(EXERCISE GOAL)
Retype the stretch of the film review from "But as I watched" through "under product-liability laws.", keeping every word and mark the same.
START EXCERPT PROVIDED
I was absorbed by “A Time to Kill,” and found the performances strong and convincing, especially the work by Samuel L. Jackson as Carl Lee Hailey, the avenging father, and Matthew McConaughey as Jake Brigance, the lawyer. This is the best of the film versions of Grisham novels, I think, and it has been directed with skill by Joel Schumacher.
But as I watched the film, other thoughts intruded. Grisham recently attacked director Oliver Stone, alleging that Stone's “Natural Born Killers” inspired drugged-out creeps to murder a friend of Grisham's. Stone should be sued by the victim's family, Grisham said, offering the theory that “NBK” was to blame under product-liability laws.
Well, Grisham is a lawyer, and lawyers exist to file suits. But one might reasonably ask whether the creeps would have committed the murder without taking the drugs. One might also ask if Grisham forfeits his right to moral superiority by including a subplot in “A Time to Kill” that gives the Ku Klux Klan prominence and a certain degenerate glamor. Yes, Klan members are the villains. But to a twisted mind, their secret meetings and corn-pone rituals might be appealing.
However, if you leave out everything that might inspire a nut, you don't have a movie left--or a free society, either. Artists cannot hold themselves hostage to the possibility that defectives might misuse their work. Grisham should simply be honest enough to recognize that he does the same things he says Stone shouldn't do.
As a story, “A Time to Kill” works effectively. (I will have to discuss certain plot points, so be warned.) Everyone in the county knows Carl Lee Hailey killed the two men who raped his daughter, and many of them share his feelings. (Even the crippled deputy blurts out, under oath, that he would have done the same thing.) But can a black man get a fair trial after murdering two white men, even in the “new” South? The movie milks this question for all it's worth, which isn't much, unless the average audience thinks Hollywood will allow Klan thugs to prevail over the hero. “You're my secret weapon,” the black man tells his white lawyer. “You see me the way the jury will see me. What would it take, if you were on the jury, to set me free?” As Brigance prepares his case, crosses are burned on lawns, anonymous phone calls are made, and his wife (Ashley Judd) moves their family to safety.
END EXCERPT PROVIDED
START DATA SUPPLIED
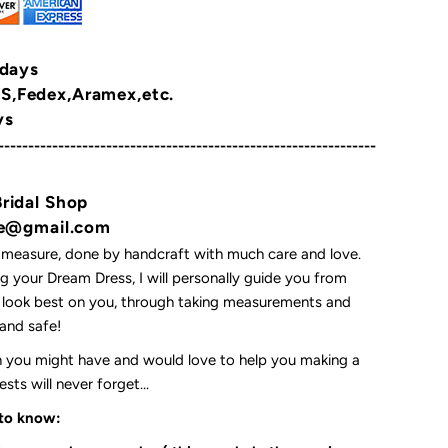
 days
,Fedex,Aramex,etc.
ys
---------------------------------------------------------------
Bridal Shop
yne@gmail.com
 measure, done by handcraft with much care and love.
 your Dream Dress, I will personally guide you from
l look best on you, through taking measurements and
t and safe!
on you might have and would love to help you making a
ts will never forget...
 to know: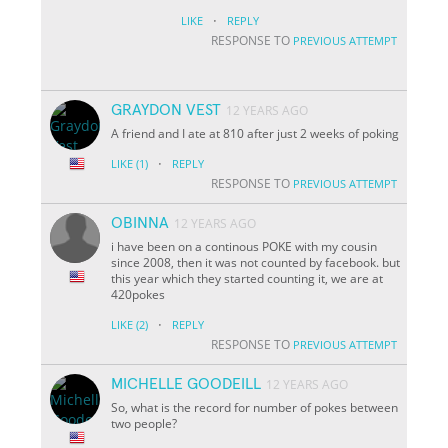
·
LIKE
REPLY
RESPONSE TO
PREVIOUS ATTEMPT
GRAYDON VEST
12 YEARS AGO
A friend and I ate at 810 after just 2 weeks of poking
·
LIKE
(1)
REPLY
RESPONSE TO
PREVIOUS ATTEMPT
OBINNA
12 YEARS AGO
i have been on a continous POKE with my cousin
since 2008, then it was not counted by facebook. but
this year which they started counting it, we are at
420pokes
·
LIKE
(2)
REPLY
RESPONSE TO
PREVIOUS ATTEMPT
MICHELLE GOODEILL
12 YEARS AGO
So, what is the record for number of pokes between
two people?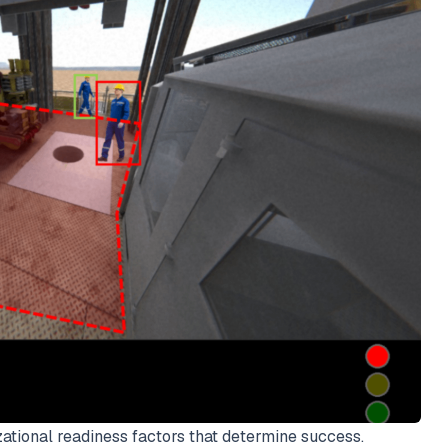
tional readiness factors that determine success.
END DATA SUPPLIED
START DATA SUPPLIED
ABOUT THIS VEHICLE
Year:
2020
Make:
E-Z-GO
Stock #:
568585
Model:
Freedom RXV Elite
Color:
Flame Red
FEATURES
END DATA SUPPLIED
START DATA SUPPLIED
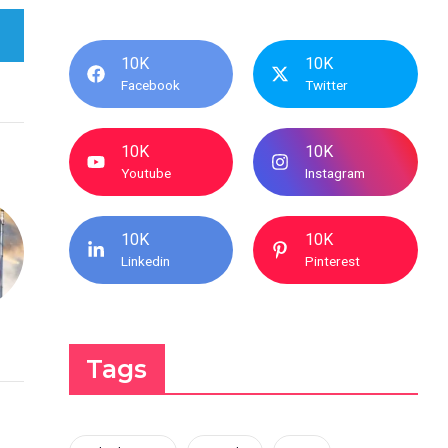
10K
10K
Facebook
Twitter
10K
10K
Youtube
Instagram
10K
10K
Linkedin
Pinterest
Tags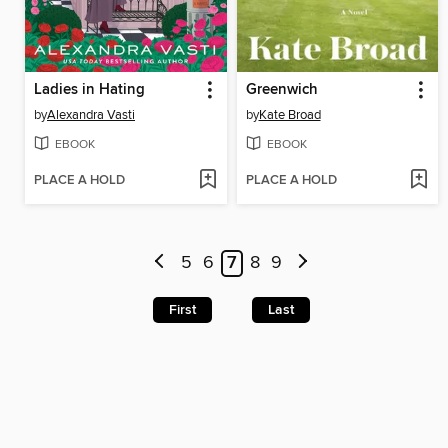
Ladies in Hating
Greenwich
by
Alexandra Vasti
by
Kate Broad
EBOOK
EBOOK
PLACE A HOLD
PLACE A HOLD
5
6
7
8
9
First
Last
END DATA SUPPLIED
(OUTPUT FOR THIS EXERCISE)
But as I watched the film, other thoughts intruded. Grisham recently attacked director Oliver Stone, alleging that Stone's “Natural Born Killers” inspired drugged-out creeps to murder a friend of Grisham's. Stone should be sued by the victim's family, Grisham said, offering the theory that “NBK” was to blame under product-liability laws.